I have thinking of things we can do, but tbh he does not have many hobbies that we share outside weight lifting. He is and always will be a gym rat.
My Husband was 6'4" and at his heaviest when I was caring for him was 285 give or take.
He did not "work out" but he was strong. (I do not have a single interior door in my house that locks. He broke every one just by trying to open a locked door. (Popped the lock on each and every one) It was one of the reasons that I said that if it no longer was safe for ME to care for him at home I would have had to place him. And if it was no longer safe for HIM for me to care for him at home I would have had to place him.
But as he declined he became weaker and he did lose body mass.
I would not worry about the what if's, might be's that may be in the future. Take it a bit at a time.
Also maybe change the work out to build flexibility, balance rather than muscle. It is important to keep the muscle but also to have the flexibility and balance. That will help him more in the months, years ahead.

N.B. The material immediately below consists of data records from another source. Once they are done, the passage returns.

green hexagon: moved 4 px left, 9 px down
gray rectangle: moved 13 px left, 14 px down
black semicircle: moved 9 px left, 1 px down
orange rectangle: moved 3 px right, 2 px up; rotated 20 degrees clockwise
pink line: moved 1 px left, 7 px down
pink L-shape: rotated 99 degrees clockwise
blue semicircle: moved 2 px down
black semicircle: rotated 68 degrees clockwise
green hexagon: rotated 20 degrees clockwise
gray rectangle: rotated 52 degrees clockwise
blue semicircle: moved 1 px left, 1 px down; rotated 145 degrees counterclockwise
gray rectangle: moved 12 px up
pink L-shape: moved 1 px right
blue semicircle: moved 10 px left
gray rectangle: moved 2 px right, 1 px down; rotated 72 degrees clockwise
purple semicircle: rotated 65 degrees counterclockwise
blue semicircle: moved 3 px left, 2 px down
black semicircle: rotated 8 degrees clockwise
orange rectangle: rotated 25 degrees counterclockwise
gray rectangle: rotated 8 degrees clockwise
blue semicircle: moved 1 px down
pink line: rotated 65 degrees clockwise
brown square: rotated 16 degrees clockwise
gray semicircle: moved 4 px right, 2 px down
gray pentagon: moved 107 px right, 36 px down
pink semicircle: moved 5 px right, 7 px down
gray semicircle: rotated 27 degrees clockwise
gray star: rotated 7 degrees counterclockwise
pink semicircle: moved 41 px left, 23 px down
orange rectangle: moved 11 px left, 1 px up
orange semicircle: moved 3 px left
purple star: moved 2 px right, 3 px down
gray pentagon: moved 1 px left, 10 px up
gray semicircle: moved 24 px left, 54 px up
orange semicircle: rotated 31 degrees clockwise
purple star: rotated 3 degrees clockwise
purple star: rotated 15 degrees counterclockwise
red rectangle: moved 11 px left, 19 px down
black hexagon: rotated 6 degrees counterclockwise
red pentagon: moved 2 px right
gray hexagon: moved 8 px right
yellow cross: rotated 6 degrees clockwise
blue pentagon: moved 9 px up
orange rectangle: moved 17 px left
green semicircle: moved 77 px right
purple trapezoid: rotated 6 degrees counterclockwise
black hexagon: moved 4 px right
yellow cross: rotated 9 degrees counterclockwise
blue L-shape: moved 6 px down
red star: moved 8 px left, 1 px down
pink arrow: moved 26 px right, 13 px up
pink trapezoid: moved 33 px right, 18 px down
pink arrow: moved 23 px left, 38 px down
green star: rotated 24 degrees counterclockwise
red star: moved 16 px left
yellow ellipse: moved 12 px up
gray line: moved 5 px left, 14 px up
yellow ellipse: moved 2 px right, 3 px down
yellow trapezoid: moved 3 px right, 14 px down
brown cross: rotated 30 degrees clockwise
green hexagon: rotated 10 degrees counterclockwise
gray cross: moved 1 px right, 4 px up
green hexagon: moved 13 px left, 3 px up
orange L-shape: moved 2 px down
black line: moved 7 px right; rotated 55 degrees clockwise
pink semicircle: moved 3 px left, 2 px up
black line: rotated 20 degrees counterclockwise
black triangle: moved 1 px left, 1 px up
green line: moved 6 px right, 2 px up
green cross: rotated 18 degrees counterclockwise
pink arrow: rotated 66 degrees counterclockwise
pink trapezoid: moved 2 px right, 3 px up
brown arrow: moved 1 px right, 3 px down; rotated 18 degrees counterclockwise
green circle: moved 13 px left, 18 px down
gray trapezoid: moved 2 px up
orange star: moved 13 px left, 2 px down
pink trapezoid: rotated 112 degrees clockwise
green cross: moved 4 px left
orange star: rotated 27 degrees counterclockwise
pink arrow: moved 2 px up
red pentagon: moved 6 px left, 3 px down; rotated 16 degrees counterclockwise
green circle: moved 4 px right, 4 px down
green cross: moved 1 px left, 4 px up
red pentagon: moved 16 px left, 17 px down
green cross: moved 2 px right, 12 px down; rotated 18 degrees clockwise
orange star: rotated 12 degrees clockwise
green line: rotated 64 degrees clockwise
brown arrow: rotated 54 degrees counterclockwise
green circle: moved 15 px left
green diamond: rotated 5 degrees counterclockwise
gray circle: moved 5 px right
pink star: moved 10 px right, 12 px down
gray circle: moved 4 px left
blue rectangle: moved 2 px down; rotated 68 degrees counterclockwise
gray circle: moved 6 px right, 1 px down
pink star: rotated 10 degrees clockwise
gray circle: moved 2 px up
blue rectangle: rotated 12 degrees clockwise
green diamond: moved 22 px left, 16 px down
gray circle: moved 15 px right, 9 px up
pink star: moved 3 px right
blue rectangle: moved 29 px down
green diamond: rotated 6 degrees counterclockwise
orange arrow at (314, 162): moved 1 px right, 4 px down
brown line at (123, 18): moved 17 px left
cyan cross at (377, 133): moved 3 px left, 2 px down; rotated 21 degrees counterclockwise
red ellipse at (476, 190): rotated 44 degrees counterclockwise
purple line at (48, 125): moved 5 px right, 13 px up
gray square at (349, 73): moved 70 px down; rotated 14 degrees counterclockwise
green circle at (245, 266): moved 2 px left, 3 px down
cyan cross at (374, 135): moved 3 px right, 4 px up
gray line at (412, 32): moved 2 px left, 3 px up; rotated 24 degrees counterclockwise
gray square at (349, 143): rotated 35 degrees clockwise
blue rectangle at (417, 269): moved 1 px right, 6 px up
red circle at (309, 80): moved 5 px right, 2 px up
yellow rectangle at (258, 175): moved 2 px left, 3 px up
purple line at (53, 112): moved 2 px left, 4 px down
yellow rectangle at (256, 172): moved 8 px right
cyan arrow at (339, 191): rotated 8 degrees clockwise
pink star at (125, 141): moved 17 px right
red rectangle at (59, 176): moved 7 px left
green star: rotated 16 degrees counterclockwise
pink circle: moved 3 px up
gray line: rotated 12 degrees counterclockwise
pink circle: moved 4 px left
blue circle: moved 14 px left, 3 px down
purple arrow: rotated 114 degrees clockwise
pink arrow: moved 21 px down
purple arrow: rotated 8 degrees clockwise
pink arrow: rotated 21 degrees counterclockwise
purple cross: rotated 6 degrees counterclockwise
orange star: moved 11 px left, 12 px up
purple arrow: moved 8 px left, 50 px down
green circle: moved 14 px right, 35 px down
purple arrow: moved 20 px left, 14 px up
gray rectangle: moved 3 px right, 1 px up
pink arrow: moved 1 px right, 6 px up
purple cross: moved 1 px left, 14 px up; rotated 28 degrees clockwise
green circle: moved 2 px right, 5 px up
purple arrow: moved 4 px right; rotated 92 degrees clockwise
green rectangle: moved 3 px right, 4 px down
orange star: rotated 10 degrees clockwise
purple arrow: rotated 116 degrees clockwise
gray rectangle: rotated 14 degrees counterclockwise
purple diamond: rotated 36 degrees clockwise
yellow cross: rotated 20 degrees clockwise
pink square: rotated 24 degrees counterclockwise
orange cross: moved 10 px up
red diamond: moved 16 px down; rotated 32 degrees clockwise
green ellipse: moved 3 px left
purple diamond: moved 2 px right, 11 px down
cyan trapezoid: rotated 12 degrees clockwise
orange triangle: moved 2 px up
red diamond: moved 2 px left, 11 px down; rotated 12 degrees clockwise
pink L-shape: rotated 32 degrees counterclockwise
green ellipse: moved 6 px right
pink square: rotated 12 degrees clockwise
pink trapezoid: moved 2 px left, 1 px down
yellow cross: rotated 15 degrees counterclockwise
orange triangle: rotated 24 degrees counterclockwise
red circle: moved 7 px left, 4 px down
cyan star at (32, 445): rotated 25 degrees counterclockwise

The MC ward is fairly small, I believe only 14 residents are on the floor. For the most part many of them are wheelchair bound and much older then my father. He is the youngest person on the floor. While on this forum, I have also been looking to adjust the routine and even looked into getting "dummy" weights to create the illusion of moving heavy weight but it is not the actual weight. I just feel wrong lying to him like that.
Sounds like you're doing the best you can. And sounds like you understand the concerns of the staff, and you understand some of the pros and cons of continuing to take your dad to the gym on the current schedule.
I'd have another place or two in mind as backup, just in case, and especially since the MC seems to have jumped the gun on behavior that isn't happening right now, and with no history of it, either.
I hope you can at least get the doc and care facility on the same page for an ongoing care plan.
Also I do fall in the camp that is your duty to be flexible with your fathers care, if the staff fears for their safety you have a duty to mitigate their fears. They are doing what you are unable to do which is care for your father, which means you should be catering to their wishes that best allow them to care for your father. If you feel you can do better then take care of your father yourself.